Time has proven, however, that there is also a down side to UST storage:  it is more difficult to determine whether a tank, piping, or pump may have developed a leak.  When this occurs, it is imperative to determine the nature and extent of the leak in order to minimize the risk that the spilled product will endanger other facilities or humans that depend on groundwater for drinking purposes.

Current UST regulations go a long way toward reducing potential environmental hazards through protective measures designed to reduce spills, overfilling and corrosion of system components, but these regulations are fairly recent.  In fact, the UST program is only slightly more than 20 years old.   The sheer number of tanks that have been or are still being used is mind-boggling.  By the year 2000, about 20,000 sites in North Carolina had been recorded in the UST program.  These ranged from simple tank removals with no evidence of a leak to sites where large releases resulted in damage to soils, groundwater, and drinking water wells.

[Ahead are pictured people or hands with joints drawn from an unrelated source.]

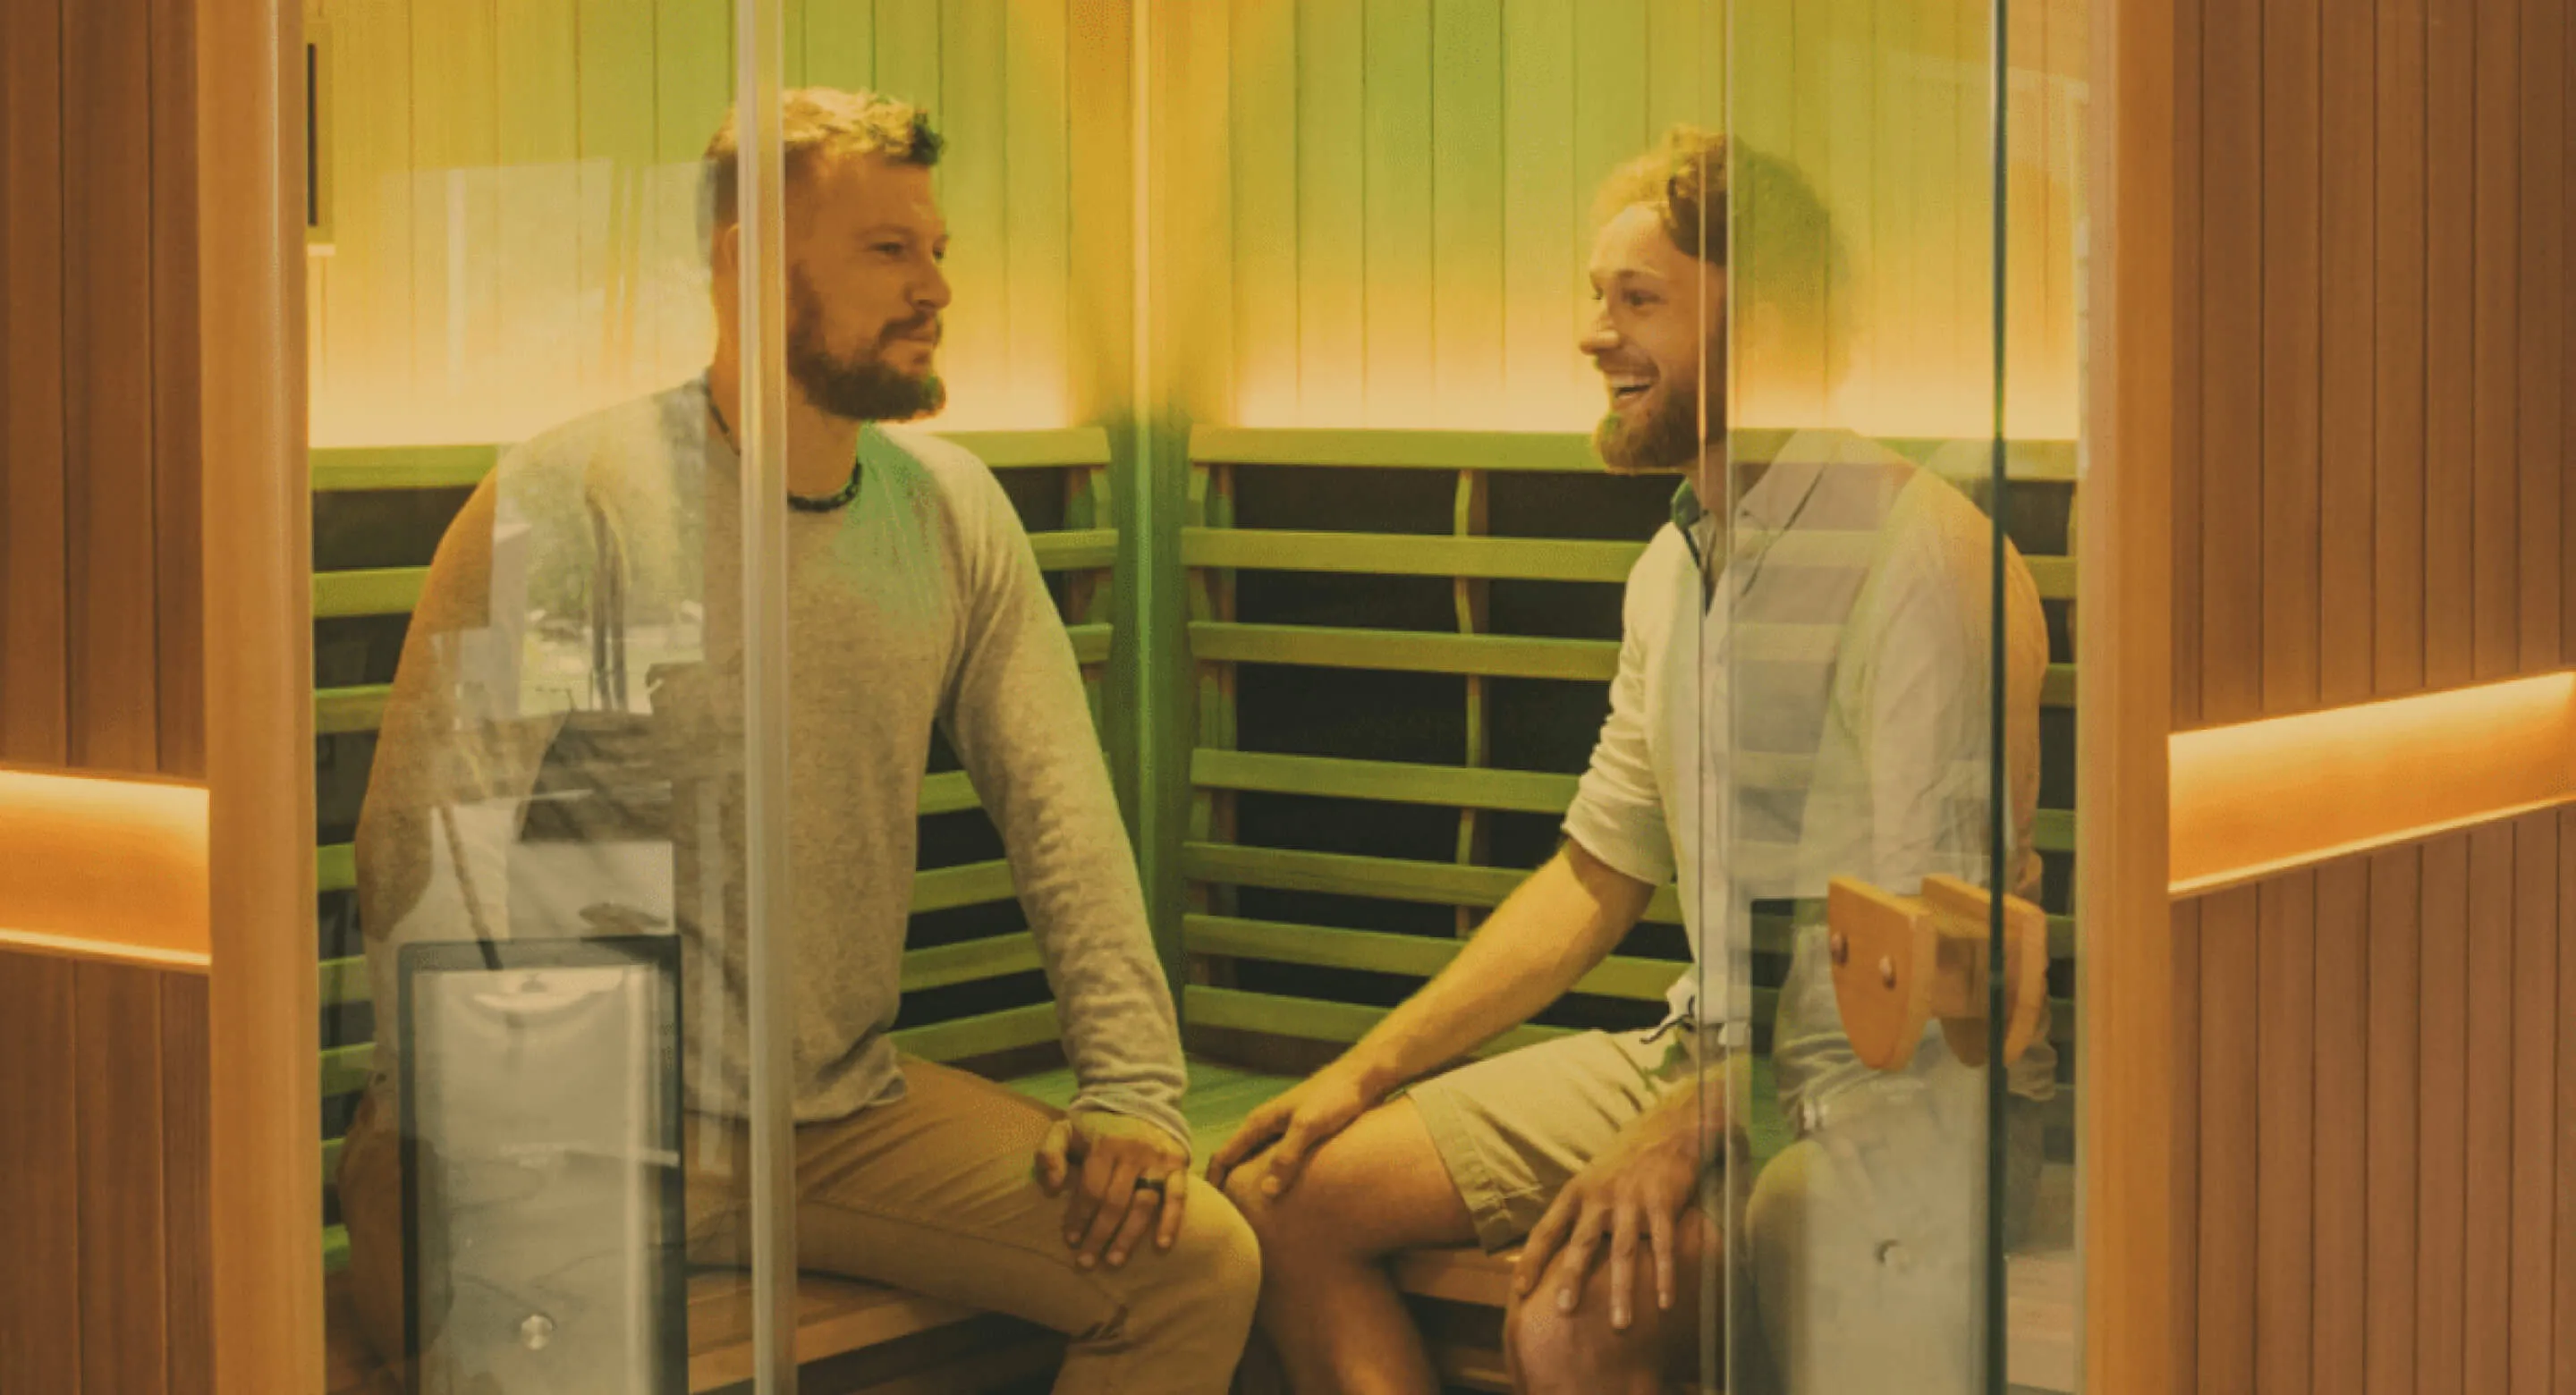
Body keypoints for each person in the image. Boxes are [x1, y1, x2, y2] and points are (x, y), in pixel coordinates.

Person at [336, 88, 1258, 1394]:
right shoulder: (579, 499)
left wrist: (1131, 1092)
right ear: (745, 267)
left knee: (1192, 1263)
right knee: (562, 1361)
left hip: (823, 1123)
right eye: (888, 250)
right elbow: (428, 848)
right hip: (532, 1123)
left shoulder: (945, 511)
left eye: (937, 248)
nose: (935, 284)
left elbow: (1064, 819)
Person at [1208, 126, 2053, 1395]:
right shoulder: (1675, 566)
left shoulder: (1920, 558)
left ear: (1760, 322)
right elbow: (1596, 874)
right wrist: (1362, 1072)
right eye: (1597, 299)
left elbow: (1921, 948)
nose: (1595, 335)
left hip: (1916, 1096)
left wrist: (1696, 1125)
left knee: (1575, 1327)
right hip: (1706, 1049)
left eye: (1638, 300)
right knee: (1284, 1195)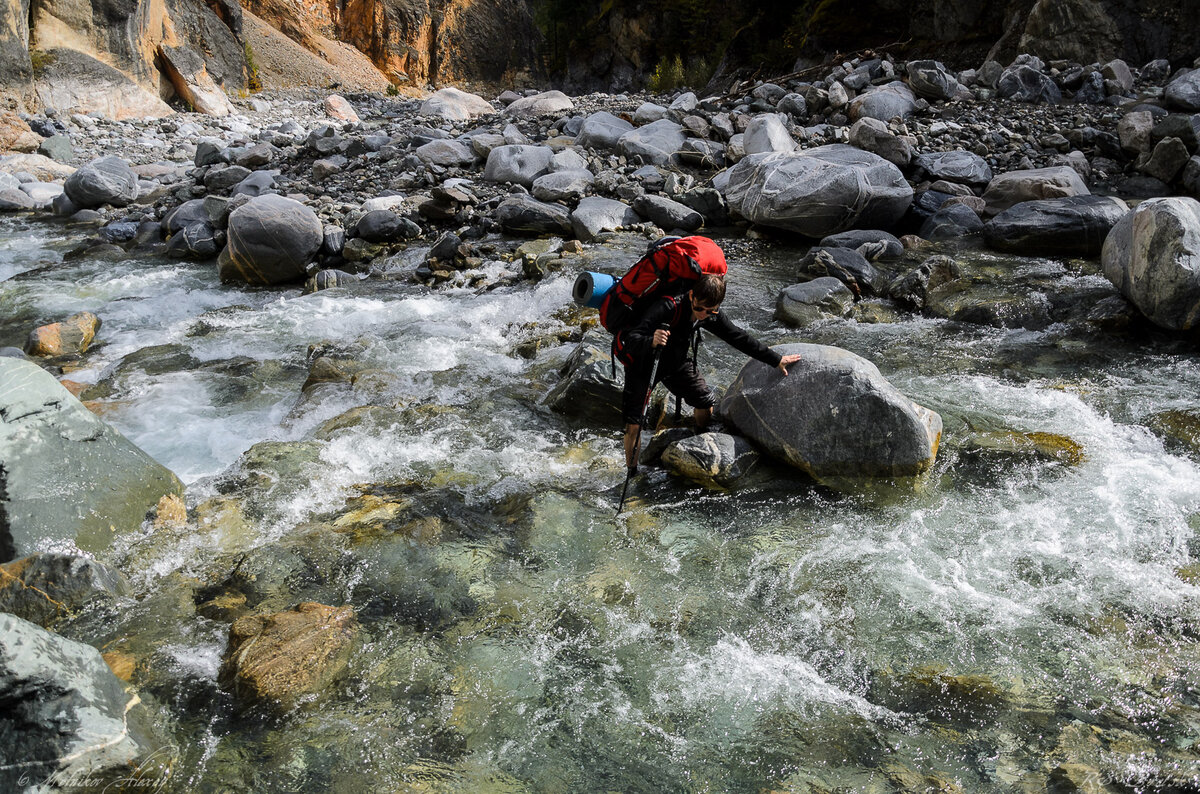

The majority of UST problems occur at commercial facilities, where larger volumes of multiple petroleum products are transported, stored, and pumped.  USTs located at such facilities are regulated as Commercial USTs.  They typically require more comprehensive monitoring of liquids and vapors, as well as more extensive assessment and cleanup when releases occur.

Some USTs, such as home heating oil tanks, tanks used exclusively for farm use, and tanks used for special purposes such as storing fuel for emergency generators, are referred to as Non-Commercial USTs, depending on their size.  They are subject to similar rules when leaks have occurred, but typically require less systemic monitoring. 

In North Carolina, qualifying USTs may have access to the NC UST Trust Fund, a fund created through annual fees on commercial USTs, designed to provide some financial relief for the assessment and cleanup of properties affected by leaks from underground storage tanks.  There are very specific rules for determining whether or not a tank qualifies. 

Northwest Geoscience personnel have worked on scores of UST sites, from small home heating oil tanks to commercial facilities storing many thousands of gallons of fuel products.  We are adept at determining what needs to be done to keep the facility in compliance with environmental regulations, and what assessment and/or cleanup steps are most practical in terms of balancing costs and effectiveness.